-- Text excerpt follows --

BECON, JOHN, LL.D. (d. 1587), divine, a native of Suffolk, received his education at St. John's College, Cambridge. He was admitted a scholar of that society on the Lady Margaret's foundation in 1559, proceeded B.A. in 1560-1, was admitted a fellow 21 March 1561-2, and commenced M.A. 1564. Subsequently he became principal lecturer of the college. In July 1571 he was elected public orator of the university, and he served the office of proctor for the year 1571-2. During his tenure of the latter office he headed the opposition of the senate to the code of university statutes which had passed the great seal in 1570. Much disorder was the result, and the heads of colleges exhibited articles against him and his adherents. Ultimately the two archbishops and the bishops of London and Ely decided that the new statutes should stand, and censured the opponents for going from college to college to solicit subscriptions against the same. Becon resigned the oratorship in 1573. The following year he was installed a canon of Norwich, and in 1575 he became chancellor of that diocese. He took the degree of LL.D. in 1576.

On 16 Feb. 1579-80 Becon was collated to the precentorship of the church of Chichester, and in 1581 was admitted to a prebend in the church of Lichfield. In 1582 a great contest took place between him and William Overton, bishop of Lichfield and Coventry, about the chancellorship of that diocese. The bishop, who had in the first instance granted it to Becon only, subsequently granted the office to him and one Babington, and to the longer liver of them. This occasioned a great disturbance and riot in the cathedral. The case came successively before the Star-chamber, the privy council, and the Archbishop of Canterbury, who remitted it to four visitors, and they finally induced the contending parties to compromise the matter. Becon was buried at St. Giles's, Cripplegate, on 4 Sept. 1587.

-- Text excerpt concluded --

* **Task A**: In the text read from the records, replace "biblioteka" with "książnica" and give those lines back with nothing else changed. Leave the pictures out.
The Becon biography has no connection to the records.

-- Records for the task follows --

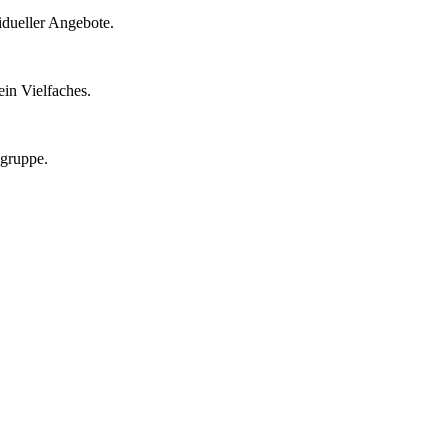
idueller Angebote.
in Vielfaches.
lgruppe.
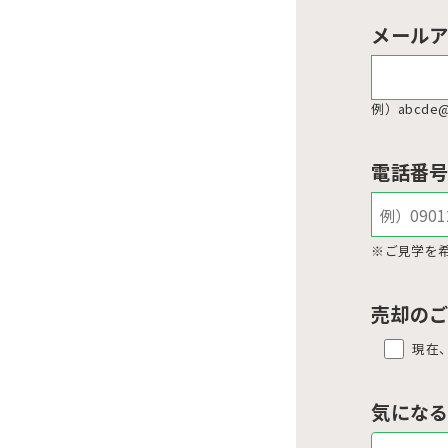
メール
例）abcde@
電話番
※ご見学を
売却の
現在
気にな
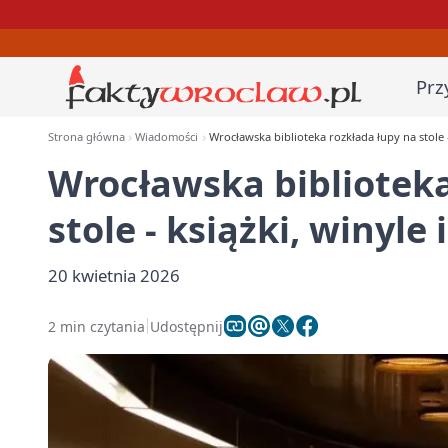
Prz
Strona główna
Wiadomości
Wrocławska biblioteka rozkłada łupy na stole - 
Wrocławska biblioteka
stole - książki, winyle 
20 kwietnia 2026
2 min czytania
Udostępnij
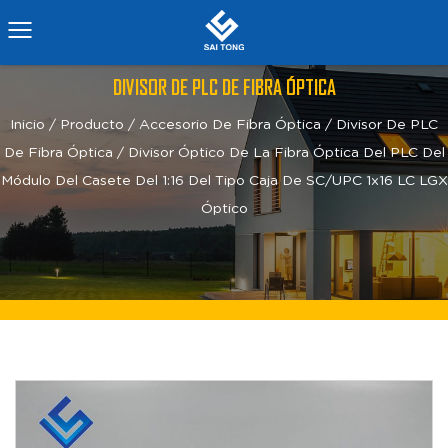
DIVISOR DE PLC DE FIBRA ÓPTICA
Inicio
/
Producto
/
Accesorio De Fibra Óptica
/
Divisor De PLC
De Fibra Óptica
/
Divisor Óptico De La Fibra Óptica Del PLC Del
Módulo Del Casete Del 1:16 Del Tipo Caja De SC/UPC 1x16 LC LGX
Óptico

-- Records for the task concluded --

* **Task B**: Copy the Becon biography word for word, starting with "On 16 Feb. 1579-80" and going on through "4 Sept. 1587.".

* **Worked solution A**:
idueller Angebote.
in Vielfaches.
lgruppe.
メール
例）abcde@
電話番
※ご見学を
売却の
現在
気にな
Prz
Strona główna
Wiadomości
Wrocławska książnica rozkłada łupy na stole - 
Wrocławska książnica
stole - książki, winyle 
20 kwietnia 2026
2 min czytania
Udostępnij
DIVISOR DE PLC DE FIBRA ÓPTICA
Inicio
/
Producto
/
Accesorio De Fibra Óptica
/
Divisor De PLC
De Fibra Óptica
/
Divisor Óptico De La Fibra Óptica Del PLC Del
Módulo Del Casete Del 1:16 Del Tipo Caja De SC/UPC 1x16 LC LGX
Óptico

* **Worked solution B**:
On 16 Feb. 1579-80 Becon was collated to the precentorship of the church of Chichester, and in 1581 was admitted to a prebend in the church of Lichfield. In 1582 a great contest took place between him and William Overton, bishop of Lichfield and Coventry, about the chancellorship of that diocese. The bishop, who had in the first instance granted it to Becon only, subsequently granted the office to him and one Babington, and to the longer liver of them. This occasioned a great disturbance and riot in the cathedral. The case came successively before the Star-chamber, the privy council, and the Archbishop of Canterbury, who remitted it to four visitors, and they finally induced the contending parties to compromise the matter. Becon was buried at St. Giles's, Cripplegate, on 4 Sept. 1587.